In the Bible, Jesus was the radical other. In the the Garden of Eden, mankind lived unified and sustained by nature before he was cast out and turned into his own God by raping the very environment that birthed him. Travis Bickle is a product of his environment. His ideal world of human connection that exists in his head only makes sense to him, and everyone he tries to touch does not trust him and dismisses him as crazy.

His notion of what is ideal is subjected to doubt. The world makes him crazy, or rather, his lack of it. The moral of the story is that no man is an island and if we neglect our brother, he has no recourse but to turn to self and social destruction. It is a parable and Scorsese, being a former altar boy who studied to be a priest before becoming a filmaker has many religious references in his work.
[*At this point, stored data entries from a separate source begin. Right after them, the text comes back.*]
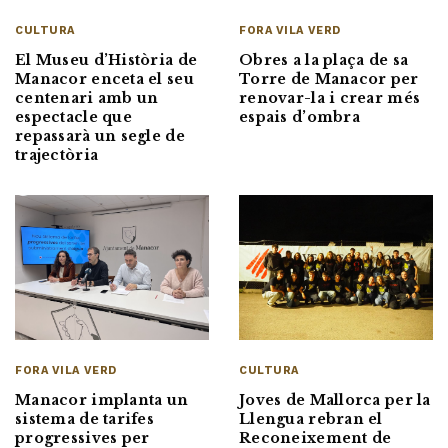
CULTURA
FORA VILA VERD
El Museu d’Història de
Obres a la plaça de sa
Manacor enceta el seu
Torre de Manacor per
centenari amb un
renovar-la i crear més
espectacle que
espais d’ombra
repassarà un segle de
trajectòria
FORA VILA VERD
CULTURA
Manacor implanta un
Joves de Mallorca per la
sistema de tarifes
Llengua rebran el
progressives per
Reconeixement de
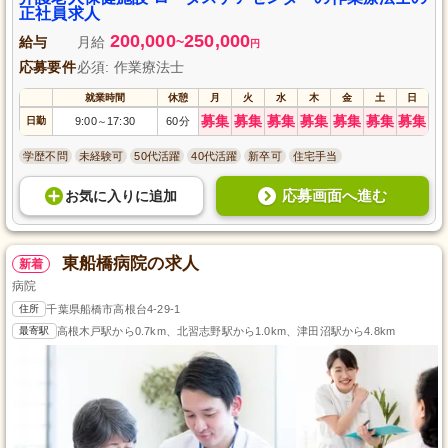
正社員求人
200,000
250,000
給与
月給
~
円
応募要件
必須: 作業療法士
就業時間
休憩
月
火
水
木
金
土
日
募集
募集
募集
募集
募集
募集
募集
日勤
9:00
17:30
60分
～
学歴不問
未経験可
50代活躍
40代活躍
新卒可
住宅手当
応募画面へ進む
お気に入り
に
追加
東船橋病院の求人
新着
病院
住所
千葉県船橋市高根台4-29-1
最寄駅
高根木戸駅から0.7km、北習志野駅から1.0km、津田沼駅から4.8km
The camera is sometimes placed where a priest might face a congregation. That shot is seen in the previously mentioned scene where Travis is rejected by the virgin Cybil Sheppard. He also tests his mortal flesh against the fires of Hell as a test when he burns his fist in his kitchen. Harvey Keitel does the exact same thing in Scorsese's previous film, the masterpiece that is Mean Streets (1973). He also uses what is known in filmaking terms as the God's eye-view. Simply put, it's where the camera is elavated directly above the subject and looking straight down. Scorsese gives us God's point of view and puts us, the audience in seat of power and tells us to do what we will with that point of perception. We are omnipotent, we see all, we are free to judge, condemn or forgive with Grace. 
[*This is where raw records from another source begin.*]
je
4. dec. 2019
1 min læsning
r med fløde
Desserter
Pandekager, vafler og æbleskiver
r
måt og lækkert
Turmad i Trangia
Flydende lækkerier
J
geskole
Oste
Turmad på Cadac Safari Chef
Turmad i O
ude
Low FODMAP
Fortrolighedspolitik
The troubling conclusion that Travis comes up with in the end that reduces him to an agent of vengeance and death is the sad realization that his ideal of human connection, love and friendship does not exist in this world, all that is left to do then is to destroy it and himself. The challenge of persuing an impossible goal may be a problem of religion itself. We may have been created in His image, and are encouraged to love one another and forgive our sins, but the sins commited in the film are instantly punished by acts of random violence as redemptive justice. It is the God of the Old Testatament that Travis speaks with in such moments. The God that requested the son of Abraham to be sacrificed as a test of faith. The God that requested the firstborn man child of Egypt.  

The disturbing conclusion I reached at the end of viewing Taxi Driver was that the better angels of our nature may not be able to withstand the evil of the Devils in this world, but I don't think it matters. The very fact that Travis is trying to reach out to another one of God's creation is an act of unbelievable faith, and in his action, his desires make him human. Like Moses or Martin Luther King, he can see the promised land, but he knows he may not get there but he still tries. That is all that matters.

Robert Brown was right. A man's reach should exceed his grasp, or what else is a Heaven for?